I believe that out-of-core merging will be easier if I use HDF streams to do the data processing. This notebook is an attempt to understand the file type and how it works in Pandas.

In [None]:
%pylab
import DataSTORM.processors as proc
import pandas as pd
from pathlib import Path

# Creating an HDF5 file
I don't currently have an HDF5 file, so I will create one from existing test data.

In [None]:
fileIn = Path('../test-data/Centrioles/FOV_7_noPB_1500mW_10ms_1/FOV_7_noPB_1500mW_10ms_1_MMStack_locResults_DC.dat')
with open(str(fileIn), 'r') as file:
    df = pd.read_csv(file)

In [None]:
df.describe()

To save a DataFrame as an hdf5 file, we use the to_hdf() function:

In [None]:
fileOut = fileIn.parent / Path(fileIn.stem + '.h5')

In [None]:
df.to_hdf(str(fileOut),
          key    = 'localizations',
          format = 'table',
          mode   = 'w',
          data_columns = ['loglikelihood'])

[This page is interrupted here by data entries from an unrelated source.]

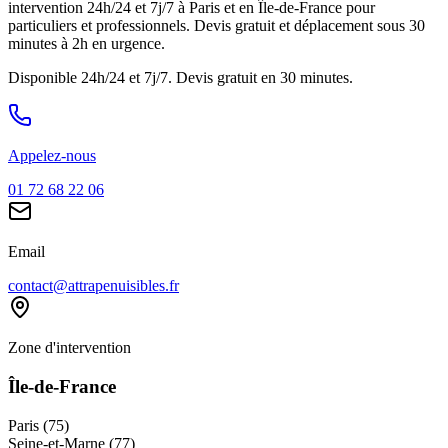
intervention 24h/24 et 7j/7 à Paris et en Île-de-France pour
particuliers et professionnels. Devis gratuit et déplacement sous 30
minutes à 2h en urgence.
Disponible 24h/24 et 7j/7. Devis gratuit en 30 minutes.
Appelez-nous
01 72 68 22 06
Email
contact@attrapenuisibles.fr
Zone d'intervention
Île-de-France
Paris (75)
Seine-et-Marne (77)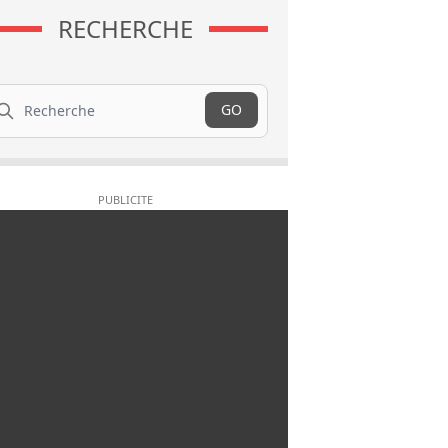
RECHERCHE
cherche
GO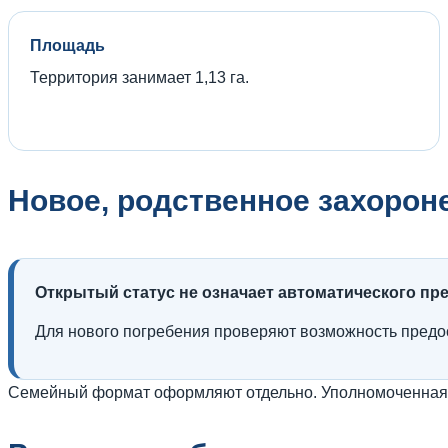
Площадь
Территория занимает 1,13 га.
Новое, родственное захорон
Открытый статус не означает автоматического пр
Для нового погребения проверяют возможность предос
Семейный формат оформляют отдельно. Уполномоченная с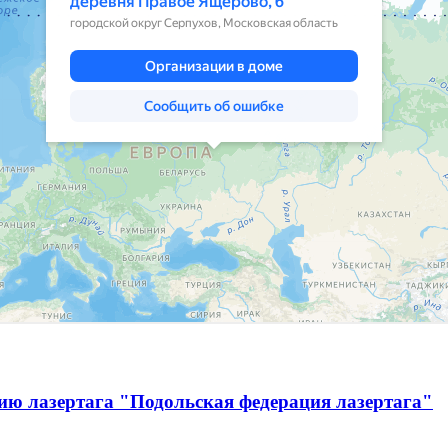
ию лазертага "Подольская федерация лазертага"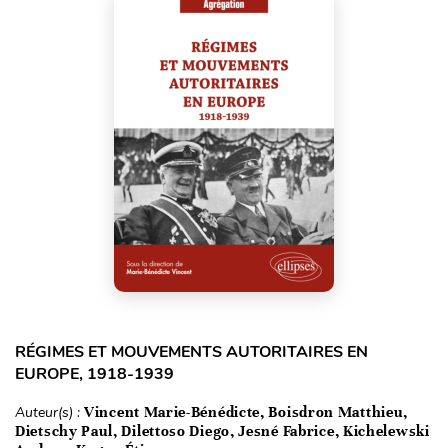
RÉGIMES ET MOUVEMENTS AUTORITAIRES EN
EUROPE, 1918-1939
Auteur(s) :
Vincent Marie-Bénédicte, Boisdron Matthieu,
Dietschy Paul, Dilettoso Diego, Jesné Fabrice, Kichelewski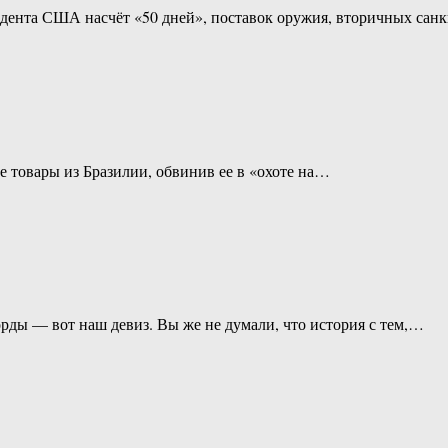
зидента США насчёт «50 дней», поставок оружия, вторичных са
е товары из Бразилии, обвинив ее в «охоте на…
рды — вот наш девиз. Вы же не думали, что история с тем,…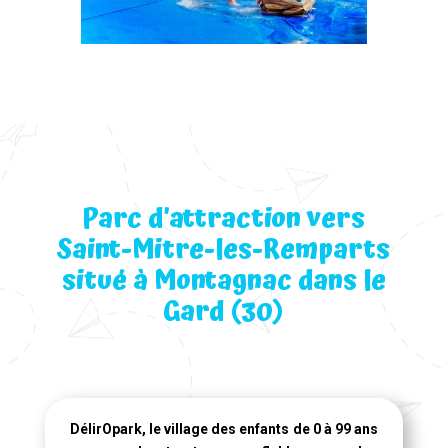
Parc d’attraction vers
Saint-Mitre-les-Remparts
situé à Montagnac dans le
Gard (30)
DélirOpark, le village des enfants de 0 à 99 ans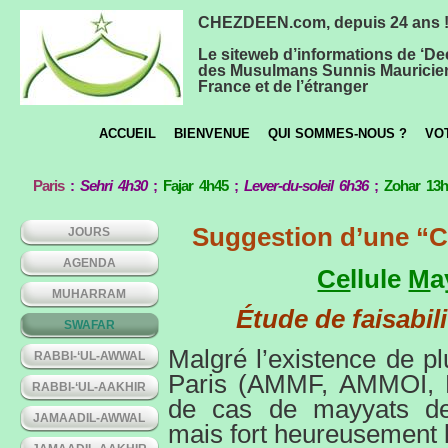
CHEZDEEN.com, depuis 24 ans 
Le siteweb d’informations de ‘De
des Musulmans Sunnis Mauricie
France et de l’étranger
ACCUEIL
BIENVENUE
QUI SOMMES-NOUS ?
VO
Paris
:
Sehri 4h30
;
Fajar 4h45
;
Lever-du-soleil 6h36
;
Zohar 13
Suggestion d’une “Ce
JOURS
AGENDA
Ce
llule
M
a
MUHARRAM
Étude de faisabi
SWAFAR
Malgré l’existence de p
RABBI-‘UL-AWWAL
Paris (AMMF, AMMOI, La
RABBI-‘UL-AAKHIR
de cas de mayyats de
JAMAADIL-AWWAL
mais fort heureusement la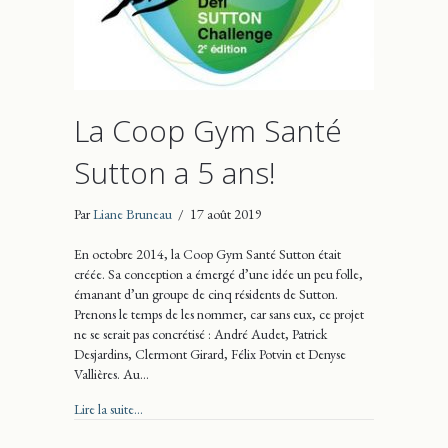
La Coop Gym Santé
Sutton a 5 ans!
Par
Liane Bruneau
/
17 août 2019
En octobre 2014, la Coop Gym Santé Sutton était
créée. Sa conception a émergé d’une idée un peu folle,
émanant d’un groupe de cinq résidents de Sutton.
Prenons le temps de les nommer, car sans eux, ce projet
ne se serait pas concrétisé : André Audet, Patrick
Desjardins, Clermont Girard, Félix Potvin et Denyse
Vallières. Au…
about La Coop Gym Santé Sutton a 5 ans!
Lire la suite...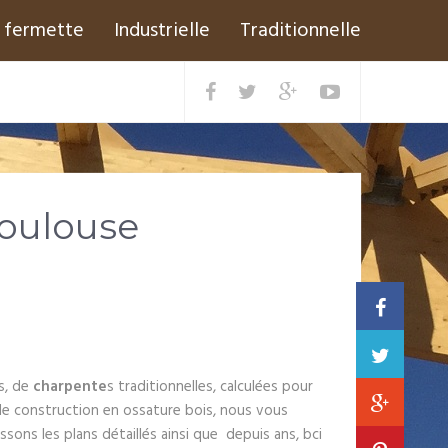
fermette
Industrielle
Traditionnelle
toulouse
es, de
charpente
s traditionnelles, calculées pour
e construction en ossature bois, nous vous
ons les plans détaillés ainsi que depuis ans, bci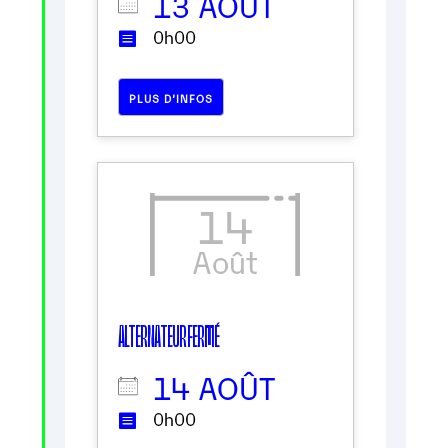
13 AOÛT
0h00
PLUS D’INFOS
14
Août
ALTERNATEUR FERMÉ
14 AOÛT
0h00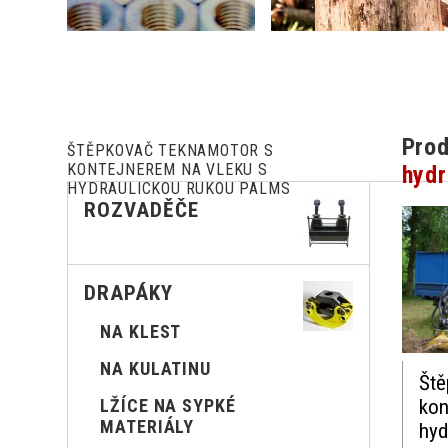
Prod
ŠTĚPKOVAČ TEKNAMOTOR S
KONTEJNEREM NA VLEKU S
hydr
HYDRAULICKOU RUKOU PALMS
ROZVADĚČE
DRAPÁKY
NA KLEST
NA KULATINU
Št
kon
LŽÍCE NA SYPKÉ
MATERIÁLY
hyd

Whether to_hdf() succeeds depends critically on the arguments passed to it. Here's a brief description of the above parameters:

1. **key = 'localizations'** This is the identifier for the table inside the hdf5 store
2. **format = 'table'** This allows for searching the data from inside the store. The alternative and default argument is **'fixed'**, which is faster but not searchable.
3. **mode = 'w'** to_hdf() threw some strange errors until I added this part.
4. **data_columns** = ['loglikelihood'] sets only this column to be searchable. That is, we can query this column only using select operations. Note that column headers with units and spaces are not selectable currently.

# Reading hdf5 files
Let's start by simplying obtaining the keys that identify the datasets.

In [None]:
hdf = pd.HDFStore(str(fileOut), mode = 'r')
for key in hdf.keys():
    print(key)

We have to close the hdf store when we are finished.

In [None]:
hdf.close()

Next, let's see if I can read in specific columns from the store.

In [None]:
hdf = pd.HDFStore(str(fileOut), mode = 'r')
df2 = hdf.select(key   = 'localizations',
                 where = [pd.Term('columns', '=', ['x [nm]', 'y [nm]'])])
hdf.close()

In [None]:
df2.describe()

I can also attempt to read in files using read_hdf().

In [None]:
df3 = pd.read_hdf(str(fileOut),
                  key = 'localizations',
                  columns = ['x [nm]', 'y [nm]'])

In [None]:
df3.describe()

I can also read from a store and filter the inputs at the same time.

In [None]:
hdf = pd.HDFStore(str(fileOut), mode = 'r')
df4 = hdf.select(key     = 'localizations',
                 columns = ['x [nm]', 'y [nm]', 'loglikelihood'],
                 where   = [pd.Term('loglikelihood', '<', 250.0)])
hdf.close()

In [None]:
hdf.close()

In [None]:
df4.describe()

In [None]:
hdf = pd.HDFStore(str(fileOut), mode = 'r')

In [None]:
hdf.close()

In [None]:
import trackpy as tp

In [None]:
tp.PandasHDFStoreBig()